Ein neuer Entwurf dafür liegt bereits vor
Ein erster neuer Entwurf dafür liegt der Stadt bereits vor. Er wurde dem Ausschuss am Mittwoch kurz vorgestellt, wobei zum Teil bereits vollendete Tatsachen geschaffen wurden, wie Spieß sagte: Nach dem Rückbau der Holzdecke sei die neue Tragkonstruktion ohne Rücksprache mit der Stadt bereits in Beton ausgeführt worden. Das habe man gestoppt, inzwischen seien mehrere Gespräche unter anderem mit dem Landesamt für Denkmalpflege geführt worden. Jetzt versuche man etwas zu finden, "was zwischen dieser Holzdecke und einer neuen, zeitgemäßen gestalterischen Lösung vermittelt".

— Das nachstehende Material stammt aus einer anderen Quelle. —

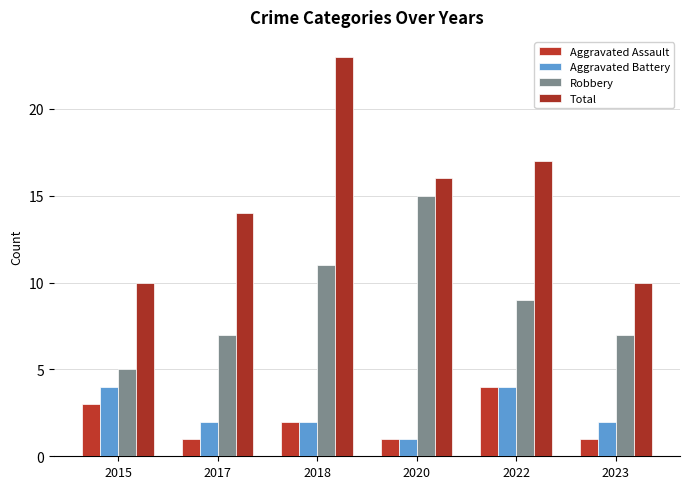

Reading left to right, list all the values displayed in this chart.

Aggravated Assault: 2015=3	2017=1	2018=2	2020=1	2022=4	2023=1
Aggravated Battery: 2015=4	2017=2	2018=2	2020=1	2022=4	2023=2
Robbery: 2015=5	2017=7	2018=11	2020=15	2022=9	2023=7
Total: 2015=10	2017=14	2018=23	2020=16	2022=17	2023=10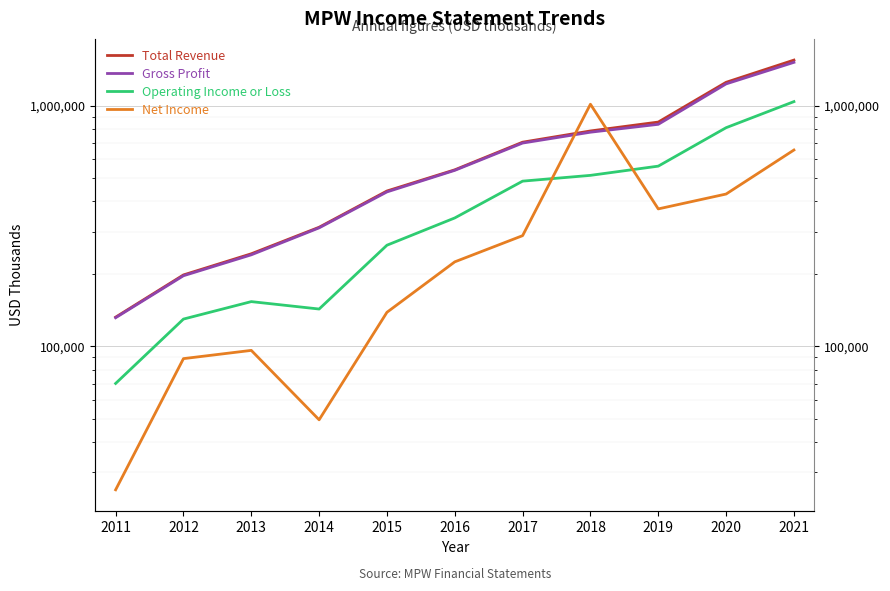

What is the average value of the Gross Profit series?

627991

Aktuell könne man sich eine Tragkonstruktion aus Stahl vorstellen, die mit Holzelementen verkleidet würde. Die dazwischen liegenden Kassetten würden mit einer transluzenten Membran gefüllt, die von oben Tageslicht in den Innenhof lassen könnte. Diese Idee werde nun weiterentwickelt "und wird werden uns in Bälde noch einmal damit beschäftigen", kündigte Spieß den Ausschussmitgliedern an. Die neuen Pläne hätten zudem Auswirkungen auf das zusätzliche Schirmdach über dem Lichthof, das nun als Zeltdach mit Glasplatten gedacht sei.

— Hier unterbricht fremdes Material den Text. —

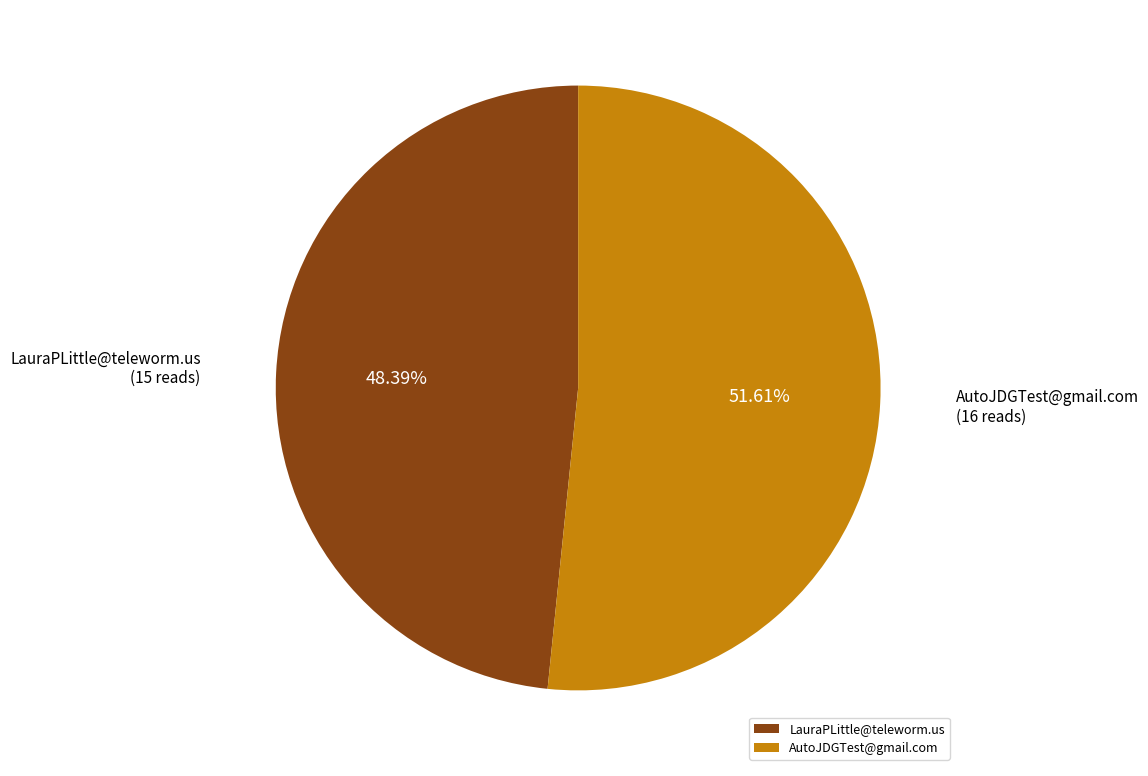

Which has a higher value, AutoJDGTest@gmail.com or LauraPLittle@teleworm.us?

AutoJDGTest@gmail.com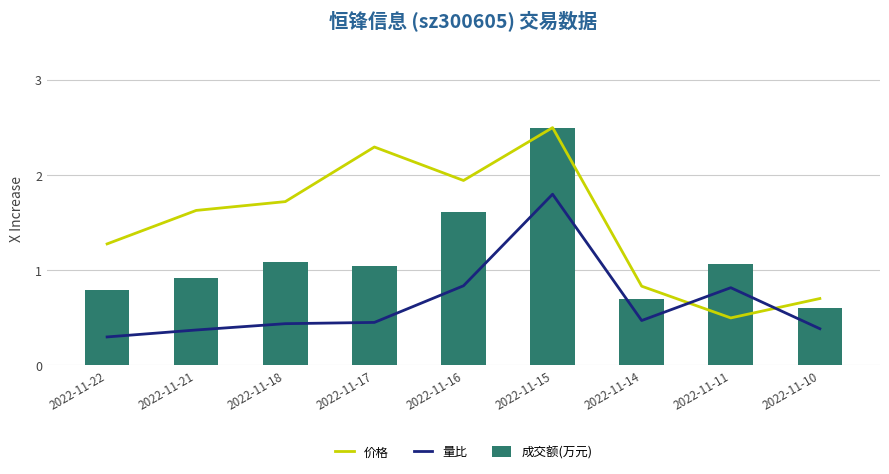

True or false: 量比 has a value of 0.4 at 2022-11-10.

True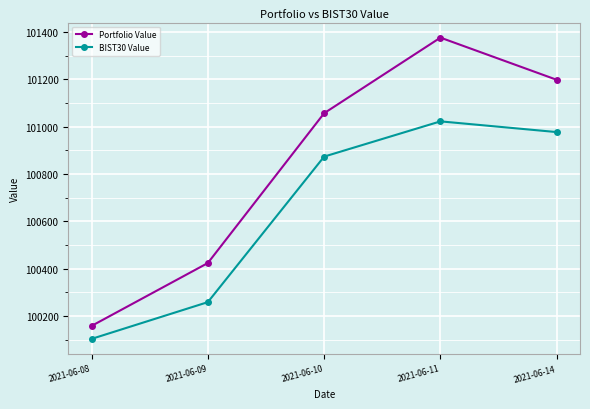

List the series in order of their overall mean, highest first.

Portfolio Value, BIST30 Value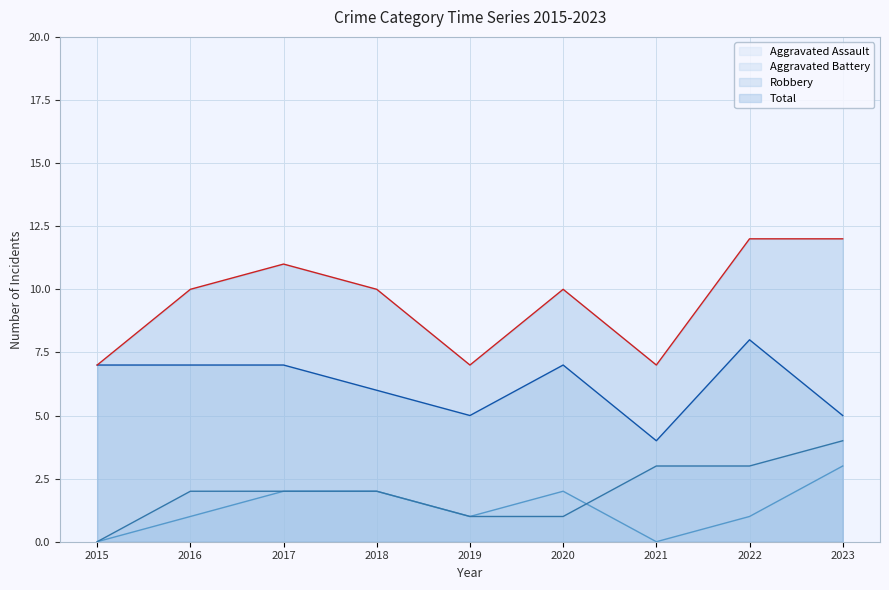

What is the sum of all Total values?

86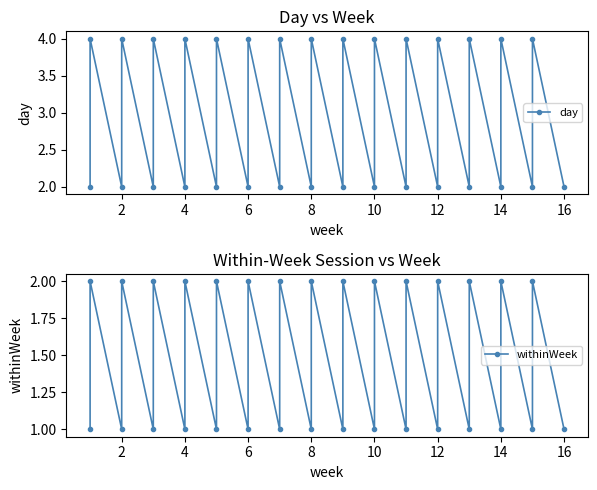

What is the label of the 3rd point from the left?

2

Das Diözesanmuseum ist eine der größten kirchlichen Sammlungen der Welt
Die Reaktion der Stadträte auf die neuen Pläne fiel unterschiedlich aus. Karlheinz Freitag (FW) etwa fragte sich, ob die doch eher moderne Decke zu den Rundbögen des Innenhofs passt. Oberbürgermeister Tobias Eschenbacher fühlte sich an "Mailänder Galerien" erinnert, wohingegen Robert Weller (FW) dem "Wow"-Effekt der alten Holzdecke nachtrauerte: "Man sagt mir nach, ich sei immer für Gebäude, die aussehen wie im Märchen. Ja, so bin ich halt". Werner Habermeyer (Grüne) konnte sich dagegen mit dem Gedanken, durch die Membran mehr Licht in den Innenhof zu bekommen, durchaus anfreunden. Das stärke die Aufenthaltsqualität, sagte er - Spieß hatte zuvor schon vorsorglich beruhigt, dass die Membran in Freising natürlich nicht bunt leuchten werde wie die der Münchner Allianz-Arena.

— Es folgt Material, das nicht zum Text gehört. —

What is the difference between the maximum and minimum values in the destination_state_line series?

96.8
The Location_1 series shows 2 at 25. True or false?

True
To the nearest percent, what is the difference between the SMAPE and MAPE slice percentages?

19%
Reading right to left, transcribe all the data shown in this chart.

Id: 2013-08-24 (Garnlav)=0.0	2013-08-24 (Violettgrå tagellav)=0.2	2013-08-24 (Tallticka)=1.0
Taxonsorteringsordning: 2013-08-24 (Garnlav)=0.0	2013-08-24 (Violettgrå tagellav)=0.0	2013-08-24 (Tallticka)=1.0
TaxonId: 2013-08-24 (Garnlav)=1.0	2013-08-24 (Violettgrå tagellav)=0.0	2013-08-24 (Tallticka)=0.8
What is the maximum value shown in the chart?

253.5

Das Freisinger Diözesanmuseum, das eine der größten kirchlichen Sammlungen der Welt mit etwa 40 000 Objekten beherbergt, ist aus Brandschutzgründen bereits seit 2013 geschlossen. Die Umbau- und Sanierungsarbeiten haben im Juli 2018 begonnen, an Pfingsten 2022 soll das Museum feierlich eröffnet werden - rechtzeitig zur Landesausstellung, die 2024 nach Freising kommen soll: "Bayern in Freising" wird die erste große Sonderausstellung sein, für die das zweite Obergeschoss reserviert ist. Bislang ist die Erzdiözese als Bauherrin laut Spieß trotz allem noch im Zeitplan. Alle Baumeisterarbeiten seien abgeschlossen, so dass die Ausbaugewerke beginnen könnten. Letzten Kostenschätzungen zufolge wird die Renovierung die Erzdiözese gut 73 Millionen Euro kosten. Sie wird damit deutlich teurer, als ursprünglich angenommen. Anfangs war man von 45 Millionen Euro ausgegangen, noch Mitte 2019 dann von 60 Millionen.